RTÉ misled on farm payments
We saw images of bales of €50 notes and watched a film clip of merry old St Nick as we heard that the EU was like Santa Claus and because “the farmers have all been good” the Department of Agriculture was “making sure everyone gets their presents”.
There was no reference made to the reasoning behind this payment scheme: to compensate for the underpayment of farmers for their products, underpaid to keep retail prices low for the consumer.
Viewers would be forgiven for believing that farmers were receiving bundles of cash rather than money paid into their accounts and taxed appropriately. The impression was that this money was a gift, a bonus, not a crucial component of farmers’ incomes without which many not only go broke, but hungry and homeless as well.

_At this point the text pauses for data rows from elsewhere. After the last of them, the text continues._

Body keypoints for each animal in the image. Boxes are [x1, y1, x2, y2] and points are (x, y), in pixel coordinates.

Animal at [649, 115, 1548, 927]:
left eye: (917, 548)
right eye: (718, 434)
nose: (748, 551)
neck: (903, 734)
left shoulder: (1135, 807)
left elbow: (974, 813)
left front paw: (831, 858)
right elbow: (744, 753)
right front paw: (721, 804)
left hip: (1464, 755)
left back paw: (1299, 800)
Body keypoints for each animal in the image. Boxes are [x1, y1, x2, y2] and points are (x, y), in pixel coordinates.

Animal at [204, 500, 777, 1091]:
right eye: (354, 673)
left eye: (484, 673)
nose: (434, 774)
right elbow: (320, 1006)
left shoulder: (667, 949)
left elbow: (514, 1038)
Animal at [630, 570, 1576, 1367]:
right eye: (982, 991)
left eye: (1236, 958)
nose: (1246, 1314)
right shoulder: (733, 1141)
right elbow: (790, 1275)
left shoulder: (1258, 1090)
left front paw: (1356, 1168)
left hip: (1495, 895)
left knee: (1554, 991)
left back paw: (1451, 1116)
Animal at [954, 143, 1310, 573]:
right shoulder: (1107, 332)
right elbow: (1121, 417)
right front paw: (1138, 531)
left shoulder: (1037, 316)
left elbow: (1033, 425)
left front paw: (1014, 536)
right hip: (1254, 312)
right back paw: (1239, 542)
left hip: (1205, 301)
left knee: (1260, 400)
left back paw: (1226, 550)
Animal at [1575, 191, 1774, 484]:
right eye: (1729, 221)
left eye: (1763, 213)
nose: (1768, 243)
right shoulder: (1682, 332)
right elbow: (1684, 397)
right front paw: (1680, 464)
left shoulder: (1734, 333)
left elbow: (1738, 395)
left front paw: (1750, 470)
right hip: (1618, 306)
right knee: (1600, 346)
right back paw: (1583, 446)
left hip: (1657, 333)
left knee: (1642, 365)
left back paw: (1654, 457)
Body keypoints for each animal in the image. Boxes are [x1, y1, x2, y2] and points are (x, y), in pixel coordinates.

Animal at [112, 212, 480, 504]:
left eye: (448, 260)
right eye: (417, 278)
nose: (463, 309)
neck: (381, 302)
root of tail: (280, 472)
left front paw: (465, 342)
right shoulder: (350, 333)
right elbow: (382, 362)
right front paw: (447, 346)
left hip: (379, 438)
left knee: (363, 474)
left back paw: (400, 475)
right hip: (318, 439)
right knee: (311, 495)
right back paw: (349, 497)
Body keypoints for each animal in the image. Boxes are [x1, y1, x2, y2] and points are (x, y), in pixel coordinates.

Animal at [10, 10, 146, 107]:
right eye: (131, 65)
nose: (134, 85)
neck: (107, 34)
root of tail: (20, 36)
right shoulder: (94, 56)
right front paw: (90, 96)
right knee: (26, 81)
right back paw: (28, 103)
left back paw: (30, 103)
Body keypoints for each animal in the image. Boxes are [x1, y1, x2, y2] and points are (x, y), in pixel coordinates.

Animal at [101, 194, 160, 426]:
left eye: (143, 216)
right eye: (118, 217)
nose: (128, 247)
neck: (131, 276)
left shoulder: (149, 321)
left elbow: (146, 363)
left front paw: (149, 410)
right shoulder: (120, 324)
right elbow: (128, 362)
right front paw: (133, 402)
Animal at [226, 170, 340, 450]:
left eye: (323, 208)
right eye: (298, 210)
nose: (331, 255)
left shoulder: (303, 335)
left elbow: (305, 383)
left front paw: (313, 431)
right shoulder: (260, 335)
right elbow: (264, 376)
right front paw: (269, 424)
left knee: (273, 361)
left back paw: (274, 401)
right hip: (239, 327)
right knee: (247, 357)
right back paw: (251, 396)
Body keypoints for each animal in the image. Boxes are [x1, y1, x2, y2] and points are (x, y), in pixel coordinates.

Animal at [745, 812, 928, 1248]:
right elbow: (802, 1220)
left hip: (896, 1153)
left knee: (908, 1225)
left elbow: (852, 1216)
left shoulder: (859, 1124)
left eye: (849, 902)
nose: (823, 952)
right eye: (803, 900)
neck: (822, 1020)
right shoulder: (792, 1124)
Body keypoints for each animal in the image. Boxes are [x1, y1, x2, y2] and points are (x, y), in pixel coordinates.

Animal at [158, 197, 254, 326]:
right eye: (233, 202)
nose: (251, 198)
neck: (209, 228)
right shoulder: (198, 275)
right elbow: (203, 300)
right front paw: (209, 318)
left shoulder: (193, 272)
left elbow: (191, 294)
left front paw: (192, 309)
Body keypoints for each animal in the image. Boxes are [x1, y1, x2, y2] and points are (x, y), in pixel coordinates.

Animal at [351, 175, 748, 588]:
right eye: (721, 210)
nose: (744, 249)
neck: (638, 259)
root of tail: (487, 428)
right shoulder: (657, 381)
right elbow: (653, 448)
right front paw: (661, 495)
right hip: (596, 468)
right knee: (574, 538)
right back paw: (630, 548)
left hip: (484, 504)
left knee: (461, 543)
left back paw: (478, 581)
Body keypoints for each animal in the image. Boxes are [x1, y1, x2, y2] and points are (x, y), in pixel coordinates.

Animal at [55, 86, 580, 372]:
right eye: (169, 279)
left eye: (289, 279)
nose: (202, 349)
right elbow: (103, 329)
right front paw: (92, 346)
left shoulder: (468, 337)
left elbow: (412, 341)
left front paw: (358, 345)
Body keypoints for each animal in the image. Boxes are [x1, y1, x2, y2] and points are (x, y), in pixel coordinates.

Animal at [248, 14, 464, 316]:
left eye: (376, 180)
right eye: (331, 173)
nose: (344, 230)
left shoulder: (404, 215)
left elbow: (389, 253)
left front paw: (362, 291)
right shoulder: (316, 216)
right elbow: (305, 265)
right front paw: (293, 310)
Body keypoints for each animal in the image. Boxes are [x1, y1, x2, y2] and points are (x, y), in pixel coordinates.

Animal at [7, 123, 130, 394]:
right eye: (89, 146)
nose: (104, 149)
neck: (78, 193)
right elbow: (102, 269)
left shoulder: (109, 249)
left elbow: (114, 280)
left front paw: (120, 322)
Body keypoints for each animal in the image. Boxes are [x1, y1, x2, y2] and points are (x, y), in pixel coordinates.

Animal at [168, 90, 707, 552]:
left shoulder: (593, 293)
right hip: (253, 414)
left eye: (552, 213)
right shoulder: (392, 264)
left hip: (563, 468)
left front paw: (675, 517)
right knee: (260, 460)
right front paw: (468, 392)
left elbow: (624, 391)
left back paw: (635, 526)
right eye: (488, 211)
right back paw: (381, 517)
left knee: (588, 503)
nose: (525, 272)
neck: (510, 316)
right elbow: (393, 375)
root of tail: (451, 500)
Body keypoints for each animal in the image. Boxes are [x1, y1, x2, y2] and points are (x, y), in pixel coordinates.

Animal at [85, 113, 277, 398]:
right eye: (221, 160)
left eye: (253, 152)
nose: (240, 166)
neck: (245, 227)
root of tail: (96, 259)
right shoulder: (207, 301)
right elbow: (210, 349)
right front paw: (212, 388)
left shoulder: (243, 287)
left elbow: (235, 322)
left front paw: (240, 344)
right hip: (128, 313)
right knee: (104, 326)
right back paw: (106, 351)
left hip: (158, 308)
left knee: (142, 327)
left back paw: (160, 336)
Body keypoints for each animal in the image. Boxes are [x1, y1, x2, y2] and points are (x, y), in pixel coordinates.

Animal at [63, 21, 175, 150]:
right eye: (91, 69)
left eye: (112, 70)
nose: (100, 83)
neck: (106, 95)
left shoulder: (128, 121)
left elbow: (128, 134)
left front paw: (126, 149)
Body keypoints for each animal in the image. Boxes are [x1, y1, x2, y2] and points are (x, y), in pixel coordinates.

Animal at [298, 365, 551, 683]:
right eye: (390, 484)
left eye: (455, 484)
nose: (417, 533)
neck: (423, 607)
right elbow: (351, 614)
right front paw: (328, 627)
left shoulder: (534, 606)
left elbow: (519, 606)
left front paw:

There are thousands of letters in thousands of homes around the country threatening retrospective fines despite these farmers paying for professional advisers to ensure their applications were correct over the years. There is a huge increase in farm inspections, the primary function of which seems to be clawing back as much money as possible from the farmer. And of course, there are those farmers who had the temerity to appeal the retrospective fines; they received no Single Farm Payment gift-wrapped by the Department under their Christmas trees.
They will have to wait, their payments delayed, their pockets empty and their caps in hand until the department makes a decision.
Grievances? What grievances? Sure in the midst of a recession, after yet another hard budget, Irish farmers were getting money for jam! A seven-day working week, a 12-hour working day, 24 hours on call in springtime, weather problems, fodder crises, uncertainty over income, ever-increasing costs, rafts of rules and regulations often requiring expensive compliance … money for jam.